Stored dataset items
..........

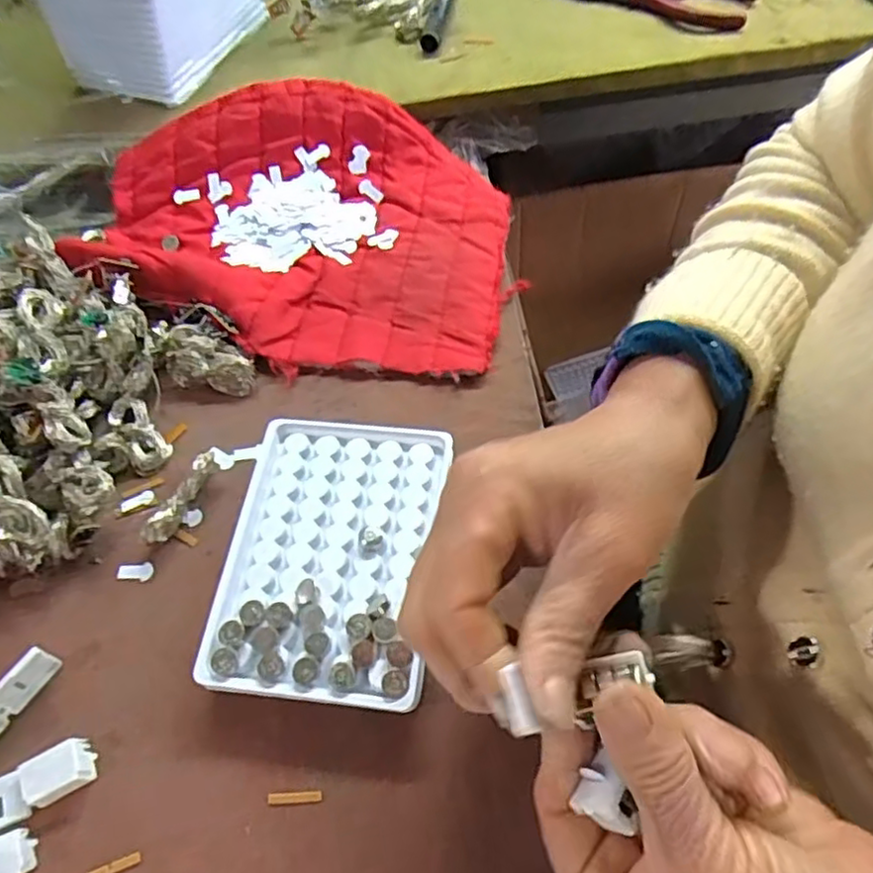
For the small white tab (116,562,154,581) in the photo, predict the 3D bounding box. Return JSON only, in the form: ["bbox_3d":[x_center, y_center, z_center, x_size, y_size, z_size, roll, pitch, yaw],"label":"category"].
[{"bbox_3d":[-0.150,0.067,0.335,0.019,0.004,0.009,-1,58,5],"label":"small white tab"}]

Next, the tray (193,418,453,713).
[{"bbox_3d":[-0.049,0.054,0.314,0.094,0.025,0.130,3,59,7],"label":"tray"}]

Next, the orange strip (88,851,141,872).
[{"bbox_3d":[-0.129,0.172,0.268,0.022,0.004,0.005,-21,59,-7],"label":"orange strip"}]

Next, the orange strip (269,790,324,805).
[{"bbox_3d":[-0.058,0.147,0.275,0.022,0.004,0.004,-5,58,3],"label":"orange strip"}]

..........

### TASK DIRECTIONS
Once the pictures are set aside, write out the entries verbatim.

### ANSWER TO THIS TASK
For the small white tab (116,562,154,581) in the photo, predict the 3D bounding box. Return JSON only, in the form: ["bbox_3d":[x_center, y_center, z_center, x_size, y_size, z_size, roll, pitch, yaw],"label":"category"].
[{"bbox_3d":[-0.150,0.067,0.335,0.019,0.004,0.009,-1,58,5],"label":"small white tab"}]

Next, the tray (193,418,453,713).
[{"bbox_3d":[-0.049,0.054,0.314,0.094,0.025,0.130,3,59,7],"label":"tray"}]

Next, the orange strip (88,851,141,872).
[{"bbox_3d":[-0.129,0.172,0.268,0.022,0.004,0.005,-21,59,-7],"label":"orange strip"}]

Next, the orange strip (269,790,324,805).
[{"bbox_3d":[-0.058,0.147,0.275,0.022,0.004,0.004,-5,58,3],"label":"orange strip"}]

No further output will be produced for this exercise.